Adopted in December 2013, the final interagency rulemaking to implement the Volcker Rule resolves a number of concerns raised by the mutual fund industry. Under the Volcker Rule, banking entities are generally prohibited from engaging in proprietary trading or investing in or sponsoring certain types of investment funds. Such "covered funds," as the regulations call them, generally include any issuer that would be an investment company but for Section 3(c)(1) or 3(c)(7) of the Investment Company Act, as well as certain commodity pools.

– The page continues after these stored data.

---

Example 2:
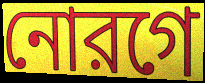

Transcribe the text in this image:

নোরগে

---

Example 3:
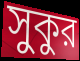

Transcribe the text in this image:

সুকুর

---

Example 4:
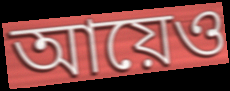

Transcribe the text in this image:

আয়েও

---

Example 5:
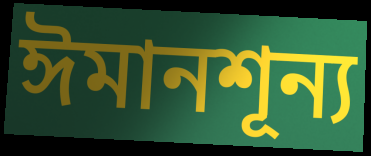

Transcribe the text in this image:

ঈমানশূন্য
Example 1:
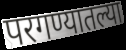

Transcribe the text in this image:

परगण्यातल्या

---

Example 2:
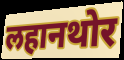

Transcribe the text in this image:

लहानथोर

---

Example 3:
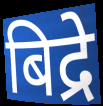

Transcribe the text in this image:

बिद्रे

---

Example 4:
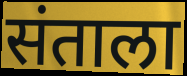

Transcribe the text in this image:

संताला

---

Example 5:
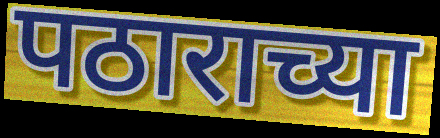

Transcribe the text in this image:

पठाराच्या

By expressly excluding registered investment companies from the definition of a covered fund, the final regulations clarify that a registered investment company will not be treated as a covered fund even if the company is also considered a commodity pool. This benefits certain registered investment companies that use futures, swaps, or other commodity interests in their investment programs. The final regulations also address the problem that could arise for an issuer that is reasonably expected to become a registered investment company, but during its "seeding" period relies on Section 3(c)(1) or 3(c)(7). Specifically, the regulations also exclude such seeding vehicles from the definition of a covered fund, subject to certain conditions designed to prevent evasion of the general prohibitions on covered fund activities.

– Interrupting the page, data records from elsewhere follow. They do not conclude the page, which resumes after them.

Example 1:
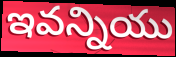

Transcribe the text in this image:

ఇవన్నియు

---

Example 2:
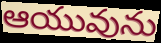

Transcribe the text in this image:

ఆయువును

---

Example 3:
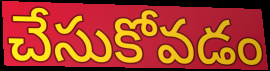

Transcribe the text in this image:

చేసుకోవడం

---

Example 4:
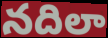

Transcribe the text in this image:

నదిలా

In addition, the final regulations make clear that the Volcker Rule generally will not affect the ability of registered investment companies to invest in a covered fund, unless the registered investment company is itself a banking entity by virtue of being an affiliate of an insured depository institution. In this regard, the adopting release discusses in some detail the considerable extent to which a banking entity may invest in or maintain certain relationships (for instance, as an adviser or organizer, sponsor, and manager) with a registered investment company without the Volcker Rule prohibiting the company’s investment in any covered fund.